A subgame is any part of a game that remains to be played after a given set of moves.  For example, any of the game parts to the right of any box in the Pay-raise Voting Game is a subgame.  It turns out that regressive induction allows us to come up not only with a Nash equilibrium, but with a subgame perfect equilibrium, namely an equilibirum that is Nash not only in the whole game, but also in every subgame.

Regressive induction eliminates what are called “incredible threats” from the tree.  For example, player 3 may threaten to vote ‘yes’ at the top of the tree, thus choosing p-b instead of p.  However, since it is not to her advantage to do so, this threat may be considered non-credible if the game is played once and she aims at maximizing her payoff.  Note, however, that if the game is played several times, at some point representatives 2 and 3 should vote ‘no’ in order to avoid being seen as soft touches or, alternatively, they may require that the voting order be rotated periodically.

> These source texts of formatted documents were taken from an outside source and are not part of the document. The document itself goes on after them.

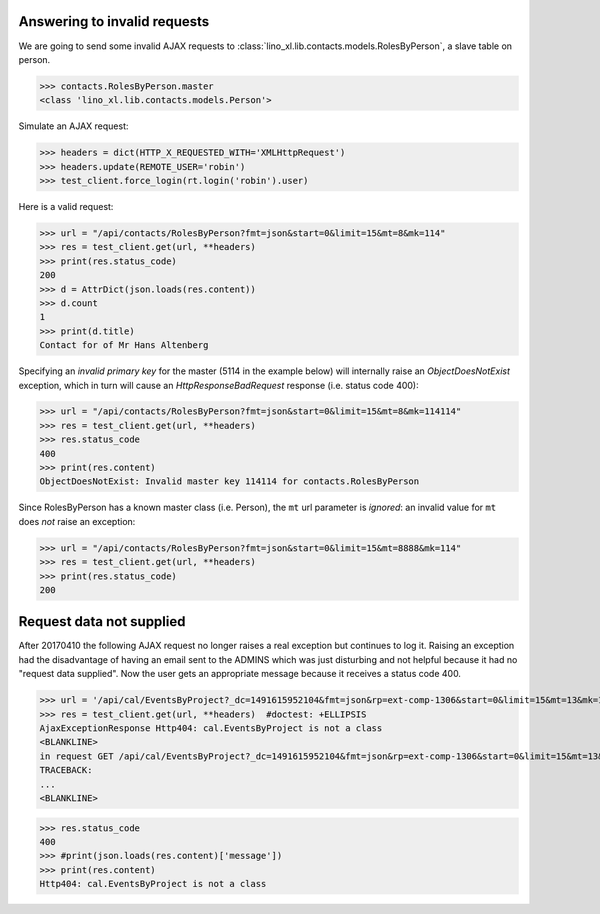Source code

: .. _invalid_requests:
.. _lino.specs.invalid_requests:

Answering to invalid requests
=============================

.. to run only this test:

    $ doctest docs/specs/invalid_requests.rst
    
    doctest init:

    >>> from lino import startup
    >>> startup('lino_book.projects.min2.settings.doctests')
    >>> from lino.api.doctest import *


We are going to send some invalid AJAX requests to
:class:`lino_xl.lib.contacts.models.RolesByPerson`, a slave table on
person.

>>> contacts.RolesByPerson.master
<class 'lino_xl.lib.contacts.models.Person'>

Simulate an AJAX request:

>>> headers = dict(HTTP_X_REQUESTED_WITH='XMLHttpRequest')
>>> headers.update(REMOTE_USER='robin')
>>> test_client.force_login(rt.login('robin').user)

Here is a valid request:

>>> url = "/api/contacts/RolesByPerson?fmt=json&start=0&limit=15&mt=8&mk=114"
>>> res = test_client.get(url, **headers)
>>> print(res.status_code)
200
>>> d = AttrDict(json.loads(res.content))
>>> d.count
1
>>> print(d.title)
Contact for of Mr Hans Altenberg


Specifying an *invalid primary key* for the master (5114 in the
example below) will internally raise an `ObjectDoesNotExist`
exception, which in turn will cause an `HttpResponseBadRequest`
response (i.e. status code 400):

>>> url = "/api/contacts/RolesByPerson?fmt=json&start=0&limit=15&mt=8&mk=114114"
>>> res = test_client.get(url, **headers)
>>> res.status_code
400
>>> print(res.content)
ObjectDoesNotExist: Invalid master key 114114 for contacts.RolesByPerson

Since RolesByPerson has a known master class (i.e. Person), the ``mt``
url parameter is *ignored*: an invalid value for ``mt`` does *not*
raise an exception:

>>> url = "/api/contacts/RolesByPerson?fmt=json&start=0&limit=15&mt=8888&mk=114"
>>> res = test_client.get(url, **headers)
>>> print(res.status_code)
200


Request data not supplied
=========================

After 20170410 the following AJAX request no longer raises a real
exception but continues to log it. Raising an exception had the
disadvantage of having an email sent to the ADMINS which was just
disturbing and not helpful because it had no "request data supplied".
Now the user gets an appropriate message because it receives a status
code 400.

>>> url = '/api/cal/EventsByProject?_dc=1491615952104&fmt=json&rp=ext-comp-1306&start=0&limit=15&mt=13&mk=188'
>>> res = test_client.get(url, **headers)  #doctest: +ELLIPSIS
AjaxExceptionResponse Http404: cal.EventsByProject is not a class
<BLANKLINE>
in request GET /api/cal/EventsByProject?_dc=1491615952104&fmt=json&rp=ext-comp-1306&start=0&limit=15&mt=13&mk=188
TRACEBACK:
...
<BLANKLINE>

>>> res.status_code
400
>>> #print(json.loads(res.content)['message'])
>>> print(res.content)
Http404: cal.EventsByProject is not a class
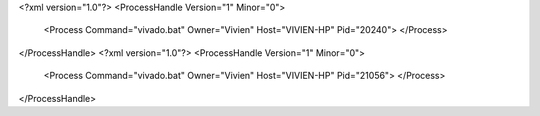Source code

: <?xml version="1.0"?>
<ProcessHandle Version="1" Minor="0">
    <Process Command="vivado.bat" Owner="Vivien" Host="VIVIEN-HP" Pid="20240">
    </Process>
</ProcessHandle>
<?xml version="1.0"?>
<ProcessHandle Version="1" Minor="0">
    <Process Command="vivado.bat" Owner="Vivien" Host="VIVIEN-HP" Pid="21056">
    </Process>
</ProcessHandle>

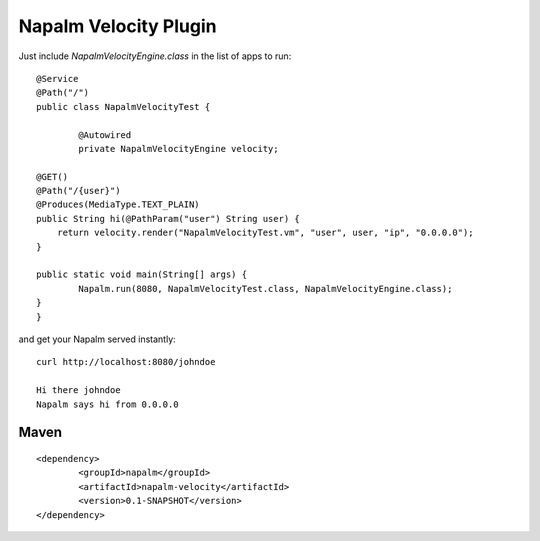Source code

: Napalm Velocity Plugin
======================

Just include *NapalmVelocityEngine.class* in the list of apps to run::

	@Service
	@Path("/")
	public class NapalmVelocityTest {
	
		@Autowired
		private NapalmVelocityEngine velocity;
	
        @GET()
        @Path("/{user}")
        @Produces(MediaType.TEXT_PLAIN)
        public String hi(@PathParam("user") String user) {
            return velocity.render("NapalmVelocityTest.vm", "user", user, "ip", "0.0.0.0");
        }
        
        public static void main(String[] args) {
        	Napalm.run(8080, NapalmVelocityTest.class, NapalmVelocityEngine.class);
        }
	}
	
and get your Napalm served instantly::

    curl http://localhost:8080/johndoe

    Hi there johndoe
    Napalm says hi from 0.0.0.0	
	
Maven
^^^^^
::

    <dependency> 
            <groupId>napalm</groupId> 
            <artifactId>napalm-velocity</artifactId> 
            <version>0.1-SNAPSHOT</version> 
    </dependency>

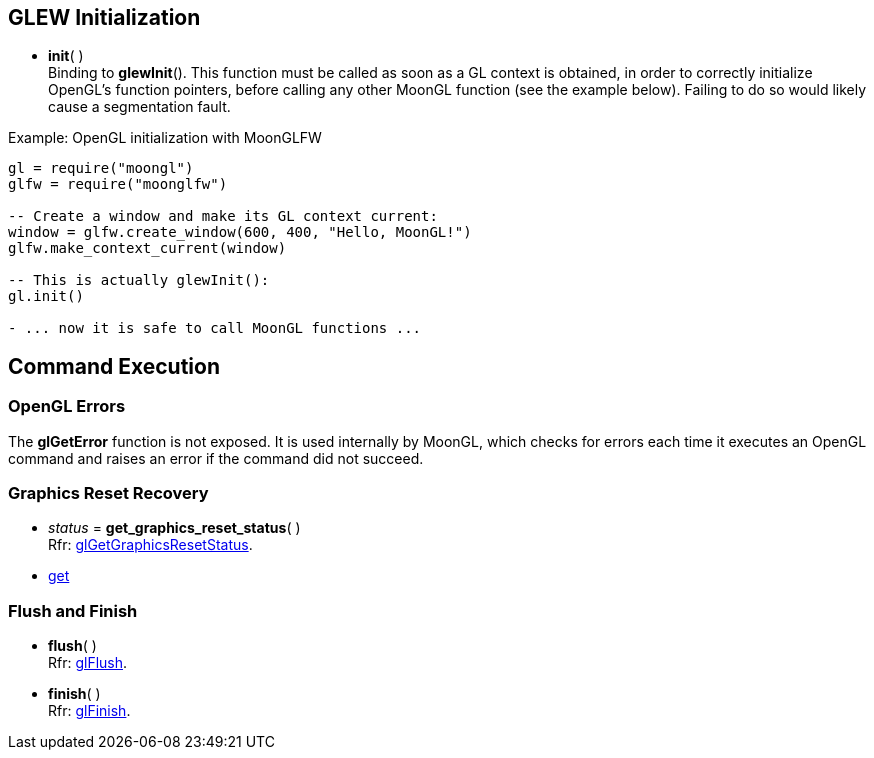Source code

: 
== GLEW Initialization

* *init*( ) +
[small]#Binding to *glewInit*(). This function must be called as soon as a GL
context is obtained, in order to correctly initialize OpenGL's function pointers,
before calling any other MoonGL function (see the example below). Failing to do 
so would likely cause a segmentation fault.#

.Example: OpenGL initialization with MoonGLFW
[source,lua]
----
gl = require("moongl")
glfw = require("moonglfw")

-- Create a window and make its GL context current:
window = glfw.create_window(600, 400, "Hello, MoonGL!")
glfw.make_context_current(window)

-- This is actually glewInit():
gl.init()

- ... now it is safe to call MoonGL functions ...

----

== Command Execution

=== OpenGL Errors

The *glGetError* function is not exposed. It is used internally by MoonGL, 
which checks for errors each time it executes an OpenGL command and raises
an error if the command did not succeed.

=== Graphics Reset Recovery

[[gl.get_graphics_reset_status]]
* _status_ = *get_graphics_reset_status*( ) +
[small]#Rfr: https://www.opengl.org/sdk/docs/man/html/glGetGraphicsResetStatus.xhtml[glGetGraphicsResetStatus].#

* <<gl.get, get>>

=== Flush and Finish

[[gl.flush]]
* *flush*( ) +
[small]#Rfr: https://www.opengl.org/wiki/GLAPI/glFlush[glFlush].#

[[gl.finish]]
* *finish*( ) +
[small]#Rfr: https://www.opengl.org/wiki/GLAPI/glFinish[glFinish].#

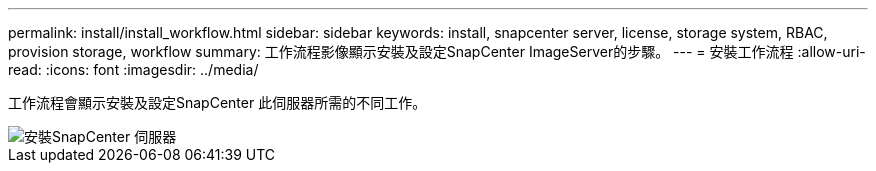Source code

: ---
permalink: install/install_workflow.html 
sidebar: sidebar 
keywords: install, snapcenter server, license, storage system, RBAC, provision storage, workflow 
summary: 工作流程影像顯示安裝及設定SnapCenter ImageServer的步驟。 
---
= 安裝工作流程
:allow-uri-read: 
:icons: font
:imagesdir: ../media/


[role="lead"]
工作流程會顯示安裝及設定SnapCenter 此伺服器所需的不同工作。

image::../media/install_snapcenter_server.png[安裝SnapCenter 伺服器]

Powerful as it is, regressive induction in games has some serious practical and theoretical limitations.  If either of players 2 and 3 perceive 1’s behavior as unfair, they may engage in retribution even at a disadvantage to themselves, although they know that they will not play with player 1 again; in fact, there is powerful experimental evidence that this is exactly what most of us would do.  In short, many people do carry out incredible threats even in one-round games.  As using regressive induction with players who do not use it typically fails to maximize one’s expeced payoff, one should know one’s co-players before deciding what strategy to follow.

In addition to the practical problem we just considered, there is an even more serious theoretical one that does not depend on human psychology.  Consider the following game, Centipede.   Two players, A and B start with \$2 each, alternating rounds.  On the first round, A can stop the game by stealing \$2 from B, or continue the game, in which case he will receive \$1 from Nature.  Now B can either stop the game by getting \$2 from A, or continue, in which case Nature will reward him with \$1.  The game continues until one of the two players stops or both have \$5.

By backward induction, A should stop the game at the first round and pocket \$4.  However, it would be better if he continued the game until he can get \$6 by stopping it at the penultimate round, or, as a second best, until the third round or the end of the game, both with a payoff of \$5.  The problem is caused by the fact that the payoffs oscillate between high and low, although the general direction is upward.  So, although backward induction is unchallenged in decision theory, where the player’s counterpart is incapable of strategic choices, it is far more controversial in sequential game theory, where player engage in strategic decisions.